Local bowlers staying in a whole new lane

Makeshift setup keeps 'em throwing strikes

Local bowlers staying in a whole new lane
bowling outdoors (Source: Tony Zarrella)

CLEVELAND, Ohio (WOIO) - Rick Parschen and Mike Taylor and Steve Zbin and Rick Theberge have just a few “300” games between 'em.

191, to be exact.

So it didn’t surprise anyone that Parschen, who has bowled 141 of those perfect games, set up a makeshift bowling lane in his front yard to, you know, keep the juices flowing.

It’s a bit bizarre, but it works.

“Well, it is", said Parschen, “Especially when your neighbors walk by and say to me ‘what are you doing?’. They think I’m crazy, but I’d rather have them think I’m crazy, than me tell them I am."

All it took was a little bubble wrap, a little cardboard, and a trash can. Yes, they put their arm braces on, and yep, they use real bowling balls. Why not? They have plenty.

“I buy two or three a year, and probably get rid of three or four a year,” Theberge says.

So which one do they use on a bumpy outdoor lane like this?

“One of the oldest ones in my garage,” Theberge said with a laugh.

Makeshift bowling alley
Makeshift bowling alley (Source: Tony Zarrella)

A regulation bowling lane is 60 feet long. Obviously, this lane isn’t 60 feet long.

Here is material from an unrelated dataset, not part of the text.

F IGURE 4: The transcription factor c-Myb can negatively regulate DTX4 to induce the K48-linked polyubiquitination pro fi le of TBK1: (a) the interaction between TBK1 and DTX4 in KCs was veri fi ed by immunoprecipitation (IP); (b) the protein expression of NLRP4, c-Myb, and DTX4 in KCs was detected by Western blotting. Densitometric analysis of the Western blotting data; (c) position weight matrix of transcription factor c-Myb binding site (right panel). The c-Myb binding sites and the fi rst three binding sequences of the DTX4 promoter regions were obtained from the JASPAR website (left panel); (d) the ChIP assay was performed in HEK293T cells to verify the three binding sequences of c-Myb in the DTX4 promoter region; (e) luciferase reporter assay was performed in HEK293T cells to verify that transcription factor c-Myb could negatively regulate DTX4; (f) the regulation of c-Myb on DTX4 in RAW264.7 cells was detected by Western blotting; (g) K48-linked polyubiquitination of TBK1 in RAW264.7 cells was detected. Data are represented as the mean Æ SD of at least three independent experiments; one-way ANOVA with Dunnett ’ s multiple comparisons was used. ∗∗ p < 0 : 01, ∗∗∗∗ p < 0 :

But we’re all adjusting distances these days, and while it’s good for just getting together and sharing a few laughs, it also serves another purpose.

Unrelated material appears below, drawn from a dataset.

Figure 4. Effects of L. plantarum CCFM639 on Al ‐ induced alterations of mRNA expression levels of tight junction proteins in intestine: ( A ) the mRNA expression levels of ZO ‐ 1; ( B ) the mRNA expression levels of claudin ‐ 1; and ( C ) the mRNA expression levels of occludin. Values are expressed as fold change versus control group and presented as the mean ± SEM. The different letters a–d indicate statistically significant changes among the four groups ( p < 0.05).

“Timing," Parschen says. “Footwork and timing. Combining the upper body and lower body, timing together.”

“Part of bowling is getting used to the ball,” Taylor says. “If you haven’t bowled in a while, the ball feels like it’s 50 or 60 pounds. So this is just continuing to work with the bowling ball.”

Someday they’ll be back on the real lanes. Until then, even a pandemic can’t stop 'em from doing what they know, and love, best.